I appeared at a Senate inquiry into the Minerals Resource Rent Tax yesterday. Given the virtual certainty that the tax will be abolished after the election, I tried to focus on the future. Here’s my opening statement
The mining boom has already reached or passed its peak, and most Australians have seen little or no benefit as a result. Employment in the mining sector peaked in 2012 at a little over 2 per cent of the workforce. Mining-related activities, particularly construction have generated more jobs, but are also at or near their peak. Employment gains in mining have been offset by the adverse effects on other industries of the sustained overvaluation of the Australian dollar.
Income flows from mining have been dominated by profits, mostly accruing to overseas corporations, and to a handful of wealthy Australians, whose gains have primarily been the result of successful speculation, rather than any contribution to the discovery of mineral resources or their efficient extraction.
In these circumstances, the only way in which most Australians could have hoped to benefit from the boom was through the achievement of an adequate return on minerals owned by the public. The most efficient way to secure such returns would have been through the adoption of a general resource rent tax similar to that applied to petroleum resources.
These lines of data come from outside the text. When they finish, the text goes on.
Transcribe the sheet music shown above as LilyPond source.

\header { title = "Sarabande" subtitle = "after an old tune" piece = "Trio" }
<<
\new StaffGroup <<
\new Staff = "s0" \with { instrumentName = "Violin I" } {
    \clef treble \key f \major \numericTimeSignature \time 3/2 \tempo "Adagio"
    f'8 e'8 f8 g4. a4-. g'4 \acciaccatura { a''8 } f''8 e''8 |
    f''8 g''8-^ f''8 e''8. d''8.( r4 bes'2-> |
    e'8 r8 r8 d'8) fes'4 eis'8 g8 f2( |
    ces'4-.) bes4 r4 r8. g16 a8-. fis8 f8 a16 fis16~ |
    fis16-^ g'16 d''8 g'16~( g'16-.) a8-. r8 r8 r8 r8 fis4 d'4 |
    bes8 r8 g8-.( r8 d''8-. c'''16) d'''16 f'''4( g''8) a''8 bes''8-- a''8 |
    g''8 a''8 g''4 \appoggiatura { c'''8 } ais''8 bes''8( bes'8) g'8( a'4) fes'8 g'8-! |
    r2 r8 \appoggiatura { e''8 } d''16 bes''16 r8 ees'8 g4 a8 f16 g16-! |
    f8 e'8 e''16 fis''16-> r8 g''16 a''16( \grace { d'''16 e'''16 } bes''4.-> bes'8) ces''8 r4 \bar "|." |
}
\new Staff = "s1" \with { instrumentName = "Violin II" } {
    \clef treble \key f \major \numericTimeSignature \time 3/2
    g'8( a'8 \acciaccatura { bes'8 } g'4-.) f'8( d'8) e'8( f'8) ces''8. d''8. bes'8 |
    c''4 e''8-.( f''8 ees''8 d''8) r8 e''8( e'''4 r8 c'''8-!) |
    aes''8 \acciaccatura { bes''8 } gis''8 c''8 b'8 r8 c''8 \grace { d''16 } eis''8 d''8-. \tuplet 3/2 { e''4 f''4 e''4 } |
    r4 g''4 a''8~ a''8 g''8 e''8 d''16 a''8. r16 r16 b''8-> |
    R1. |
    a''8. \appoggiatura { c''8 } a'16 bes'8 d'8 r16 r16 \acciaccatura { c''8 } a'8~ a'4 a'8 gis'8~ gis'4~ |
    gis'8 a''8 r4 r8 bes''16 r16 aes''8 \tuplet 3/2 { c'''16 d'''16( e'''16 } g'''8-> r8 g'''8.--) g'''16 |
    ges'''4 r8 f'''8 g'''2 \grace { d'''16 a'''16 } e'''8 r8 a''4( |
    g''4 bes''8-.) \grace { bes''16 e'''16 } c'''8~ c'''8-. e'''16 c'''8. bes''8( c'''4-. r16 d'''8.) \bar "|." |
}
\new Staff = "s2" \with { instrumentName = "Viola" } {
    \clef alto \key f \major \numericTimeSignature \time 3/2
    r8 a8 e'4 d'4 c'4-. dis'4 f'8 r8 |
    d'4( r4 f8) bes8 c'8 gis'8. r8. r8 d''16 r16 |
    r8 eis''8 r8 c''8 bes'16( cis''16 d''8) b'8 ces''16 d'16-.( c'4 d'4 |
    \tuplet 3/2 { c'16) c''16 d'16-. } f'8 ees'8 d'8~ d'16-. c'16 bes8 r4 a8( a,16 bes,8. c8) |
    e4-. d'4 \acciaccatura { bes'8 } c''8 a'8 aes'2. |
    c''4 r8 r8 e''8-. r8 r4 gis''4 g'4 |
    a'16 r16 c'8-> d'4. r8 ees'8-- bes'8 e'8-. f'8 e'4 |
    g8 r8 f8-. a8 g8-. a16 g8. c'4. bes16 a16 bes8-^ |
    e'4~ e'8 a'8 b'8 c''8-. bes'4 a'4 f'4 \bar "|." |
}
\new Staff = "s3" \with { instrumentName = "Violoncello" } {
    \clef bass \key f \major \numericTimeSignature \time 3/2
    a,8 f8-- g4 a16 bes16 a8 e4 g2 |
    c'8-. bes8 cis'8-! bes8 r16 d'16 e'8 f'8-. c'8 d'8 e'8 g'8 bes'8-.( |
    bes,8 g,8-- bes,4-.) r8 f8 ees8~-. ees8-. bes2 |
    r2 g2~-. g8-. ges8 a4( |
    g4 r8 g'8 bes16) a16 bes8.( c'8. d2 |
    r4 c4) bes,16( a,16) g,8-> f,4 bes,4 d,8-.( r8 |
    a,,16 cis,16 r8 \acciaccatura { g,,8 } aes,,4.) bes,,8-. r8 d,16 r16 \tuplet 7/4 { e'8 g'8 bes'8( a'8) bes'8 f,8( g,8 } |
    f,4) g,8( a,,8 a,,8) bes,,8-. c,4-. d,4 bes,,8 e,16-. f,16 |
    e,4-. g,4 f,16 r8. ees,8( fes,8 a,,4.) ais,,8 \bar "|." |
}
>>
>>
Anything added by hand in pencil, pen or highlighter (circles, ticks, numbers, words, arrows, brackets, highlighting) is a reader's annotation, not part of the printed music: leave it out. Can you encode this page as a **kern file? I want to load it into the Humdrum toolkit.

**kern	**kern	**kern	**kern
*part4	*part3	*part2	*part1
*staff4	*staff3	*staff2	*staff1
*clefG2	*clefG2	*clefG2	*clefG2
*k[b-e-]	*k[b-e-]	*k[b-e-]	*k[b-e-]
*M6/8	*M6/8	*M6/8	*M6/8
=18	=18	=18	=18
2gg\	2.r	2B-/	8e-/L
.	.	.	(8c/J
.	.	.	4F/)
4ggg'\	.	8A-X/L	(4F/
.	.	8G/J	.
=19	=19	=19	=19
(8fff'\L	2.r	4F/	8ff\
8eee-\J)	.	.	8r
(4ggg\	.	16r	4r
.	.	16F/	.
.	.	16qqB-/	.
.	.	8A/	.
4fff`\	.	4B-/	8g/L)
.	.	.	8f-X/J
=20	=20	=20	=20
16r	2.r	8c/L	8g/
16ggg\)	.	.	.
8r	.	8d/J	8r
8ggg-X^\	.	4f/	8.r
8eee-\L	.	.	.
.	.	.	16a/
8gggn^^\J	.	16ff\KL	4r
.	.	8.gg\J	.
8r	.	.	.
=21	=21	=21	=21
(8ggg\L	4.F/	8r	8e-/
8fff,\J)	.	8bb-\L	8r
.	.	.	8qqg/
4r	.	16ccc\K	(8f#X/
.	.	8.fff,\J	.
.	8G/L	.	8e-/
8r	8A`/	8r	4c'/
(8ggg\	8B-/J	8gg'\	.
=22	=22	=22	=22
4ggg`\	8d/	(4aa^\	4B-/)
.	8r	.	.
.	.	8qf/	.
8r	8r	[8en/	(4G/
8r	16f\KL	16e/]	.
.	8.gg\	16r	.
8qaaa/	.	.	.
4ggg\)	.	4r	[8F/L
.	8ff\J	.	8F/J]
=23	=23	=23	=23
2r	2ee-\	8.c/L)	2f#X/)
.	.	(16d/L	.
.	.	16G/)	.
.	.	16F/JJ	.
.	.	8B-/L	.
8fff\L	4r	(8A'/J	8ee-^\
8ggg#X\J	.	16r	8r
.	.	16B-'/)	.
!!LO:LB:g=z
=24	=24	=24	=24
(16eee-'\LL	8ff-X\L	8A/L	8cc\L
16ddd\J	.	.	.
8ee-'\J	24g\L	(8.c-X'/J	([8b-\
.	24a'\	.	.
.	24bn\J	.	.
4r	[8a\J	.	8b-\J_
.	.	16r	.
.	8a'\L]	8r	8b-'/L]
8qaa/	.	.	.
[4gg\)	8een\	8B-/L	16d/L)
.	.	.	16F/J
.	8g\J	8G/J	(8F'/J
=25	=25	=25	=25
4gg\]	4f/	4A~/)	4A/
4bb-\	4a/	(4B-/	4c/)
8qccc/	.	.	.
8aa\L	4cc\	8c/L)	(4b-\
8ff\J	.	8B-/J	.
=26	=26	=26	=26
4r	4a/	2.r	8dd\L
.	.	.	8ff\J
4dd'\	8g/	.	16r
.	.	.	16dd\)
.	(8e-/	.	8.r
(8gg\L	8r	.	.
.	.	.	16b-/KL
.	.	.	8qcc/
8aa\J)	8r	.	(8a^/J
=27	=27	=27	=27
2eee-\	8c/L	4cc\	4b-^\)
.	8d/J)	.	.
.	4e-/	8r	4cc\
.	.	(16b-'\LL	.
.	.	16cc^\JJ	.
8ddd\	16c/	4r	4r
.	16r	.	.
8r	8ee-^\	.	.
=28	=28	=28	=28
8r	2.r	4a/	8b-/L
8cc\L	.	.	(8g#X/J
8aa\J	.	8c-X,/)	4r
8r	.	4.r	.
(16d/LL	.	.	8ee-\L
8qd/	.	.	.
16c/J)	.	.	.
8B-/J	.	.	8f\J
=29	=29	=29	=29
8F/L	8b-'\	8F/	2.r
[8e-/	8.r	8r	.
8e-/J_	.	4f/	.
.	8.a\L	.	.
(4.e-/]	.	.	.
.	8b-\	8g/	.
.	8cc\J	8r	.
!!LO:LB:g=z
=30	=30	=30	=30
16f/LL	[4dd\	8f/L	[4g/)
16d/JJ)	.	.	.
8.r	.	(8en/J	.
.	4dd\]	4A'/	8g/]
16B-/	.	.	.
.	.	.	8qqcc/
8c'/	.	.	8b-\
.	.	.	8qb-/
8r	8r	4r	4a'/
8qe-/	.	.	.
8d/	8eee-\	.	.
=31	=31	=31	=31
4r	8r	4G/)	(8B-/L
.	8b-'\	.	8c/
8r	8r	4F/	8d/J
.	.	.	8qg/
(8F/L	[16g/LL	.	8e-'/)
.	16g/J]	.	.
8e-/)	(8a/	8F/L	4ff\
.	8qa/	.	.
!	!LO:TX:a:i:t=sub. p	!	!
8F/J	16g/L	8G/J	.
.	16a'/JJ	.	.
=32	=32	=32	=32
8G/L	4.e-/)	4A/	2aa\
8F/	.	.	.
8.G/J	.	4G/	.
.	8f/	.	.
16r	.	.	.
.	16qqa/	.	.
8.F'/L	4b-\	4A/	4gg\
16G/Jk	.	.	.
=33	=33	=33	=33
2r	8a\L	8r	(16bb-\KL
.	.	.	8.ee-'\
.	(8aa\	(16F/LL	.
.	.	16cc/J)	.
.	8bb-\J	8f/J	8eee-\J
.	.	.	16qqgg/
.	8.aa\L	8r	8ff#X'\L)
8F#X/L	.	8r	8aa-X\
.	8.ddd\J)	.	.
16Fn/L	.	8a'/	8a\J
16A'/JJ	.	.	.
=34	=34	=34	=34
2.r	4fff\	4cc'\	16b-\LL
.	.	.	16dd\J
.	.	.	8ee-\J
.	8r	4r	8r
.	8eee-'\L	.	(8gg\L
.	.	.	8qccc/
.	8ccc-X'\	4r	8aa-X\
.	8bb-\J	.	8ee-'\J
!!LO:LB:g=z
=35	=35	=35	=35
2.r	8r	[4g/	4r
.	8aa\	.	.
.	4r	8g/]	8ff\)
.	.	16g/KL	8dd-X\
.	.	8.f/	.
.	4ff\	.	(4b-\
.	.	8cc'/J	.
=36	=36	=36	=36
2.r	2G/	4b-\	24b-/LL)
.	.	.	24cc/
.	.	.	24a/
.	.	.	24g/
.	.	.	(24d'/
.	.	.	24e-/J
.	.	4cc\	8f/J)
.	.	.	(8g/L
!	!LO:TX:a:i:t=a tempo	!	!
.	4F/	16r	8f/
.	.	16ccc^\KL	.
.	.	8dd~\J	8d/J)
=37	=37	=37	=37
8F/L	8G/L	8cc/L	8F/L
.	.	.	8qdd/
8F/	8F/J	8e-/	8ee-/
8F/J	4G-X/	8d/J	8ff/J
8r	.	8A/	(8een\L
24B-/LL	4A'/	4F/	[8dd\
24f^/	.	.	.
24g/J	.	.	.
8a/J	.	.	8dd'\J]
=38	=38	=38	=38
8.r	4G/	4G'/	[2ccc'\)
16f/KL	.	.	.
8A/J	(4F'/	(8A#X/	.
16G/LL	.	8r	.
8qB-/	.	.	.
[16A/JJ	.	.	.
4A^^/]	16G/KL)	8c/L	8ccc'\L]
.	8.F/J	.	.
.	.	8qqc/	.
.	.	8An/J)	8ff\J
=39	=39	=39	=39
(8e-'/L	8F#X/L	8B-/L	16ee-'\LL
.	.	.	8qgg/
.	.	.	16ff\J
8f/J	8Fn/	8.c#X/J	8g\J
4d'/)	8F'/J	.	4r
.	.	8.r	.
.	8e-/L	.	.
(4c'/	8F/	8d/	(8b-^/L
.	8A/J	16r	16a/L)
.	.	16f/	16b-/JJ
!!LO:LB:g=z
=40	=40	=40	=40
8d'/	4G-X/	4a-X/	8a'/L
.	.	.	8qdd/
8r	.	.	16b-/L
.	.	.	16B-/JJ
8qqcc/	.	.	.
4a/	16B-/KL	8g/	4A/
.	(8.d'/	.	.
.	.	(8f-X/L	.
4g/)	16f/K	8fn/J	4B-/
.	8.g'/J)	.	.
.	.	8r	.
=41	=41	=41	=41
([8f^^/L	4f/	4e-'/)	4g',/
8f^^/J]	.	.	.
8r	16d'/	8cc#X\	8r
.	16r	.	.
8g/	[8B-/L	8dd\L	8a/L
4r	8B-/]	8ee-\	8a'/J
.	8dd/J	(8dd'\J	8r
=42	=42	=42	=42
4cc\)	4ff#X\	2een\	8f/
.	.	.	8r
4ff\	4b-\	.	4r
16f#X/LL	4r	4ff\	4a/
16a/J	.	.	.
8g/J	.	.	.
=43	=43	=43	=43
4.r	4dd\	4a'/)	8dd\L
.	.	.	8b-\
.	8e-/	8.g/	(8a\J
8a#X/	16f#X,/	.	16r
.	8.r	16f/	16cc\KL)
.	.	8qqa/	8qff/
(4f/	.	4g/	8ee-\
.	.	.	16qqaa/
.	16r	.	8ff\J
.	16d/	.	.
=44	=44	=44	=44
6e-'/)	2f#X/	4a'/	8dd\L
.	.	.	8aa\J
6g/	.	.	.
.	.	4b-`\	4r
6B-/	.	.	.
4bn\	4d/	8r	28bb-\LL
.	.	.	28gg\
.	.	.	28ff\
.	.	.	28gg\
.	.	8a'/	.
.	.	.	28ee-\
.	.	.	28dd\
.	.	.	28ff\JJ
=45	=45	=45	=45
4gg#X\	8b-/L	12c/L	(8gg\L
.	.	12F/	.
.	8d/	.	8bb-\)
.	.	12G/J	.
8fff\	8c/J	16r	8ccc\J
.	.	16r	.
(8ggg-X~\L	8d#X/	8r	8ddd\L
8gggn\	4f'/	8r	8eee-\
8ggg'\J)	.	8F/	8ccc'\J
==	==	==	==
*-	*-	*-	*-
Such a tax was proposed in the Henry Review, and announced in the 2010-11 Budget as the RSPT. Following successful protests by the industry, a watered-down version of the tax, referred to as the MRRT, was introduced.
Revenue from this tax has fallen well short of expectations, both because of the concessions made to mollify mining companies and because the boom had already peaked by the time it was introduced.
In addition to the MRRT, state governments secured revenue through royalty payments, normally set at a fixed rate. Rates were increased somewhat as commodity prices rose, and further increases, motivated by the design of the MRRT, have taken place recently. Nevertheless, royalties have not provided a return sufficient to substantially improve the welfare of the people of the states concerned, let alone that of the Australian public as a whole.
My main concern in appearing here is to urge that we should be better prepared next time we experience a commodity boom. I would urge a comprehensive review of the taxation and royalty regime applicable to the mining sector, building on the work of the Henry Review. In the meantime, I support retention of the existing MRRT, inadequate as it is.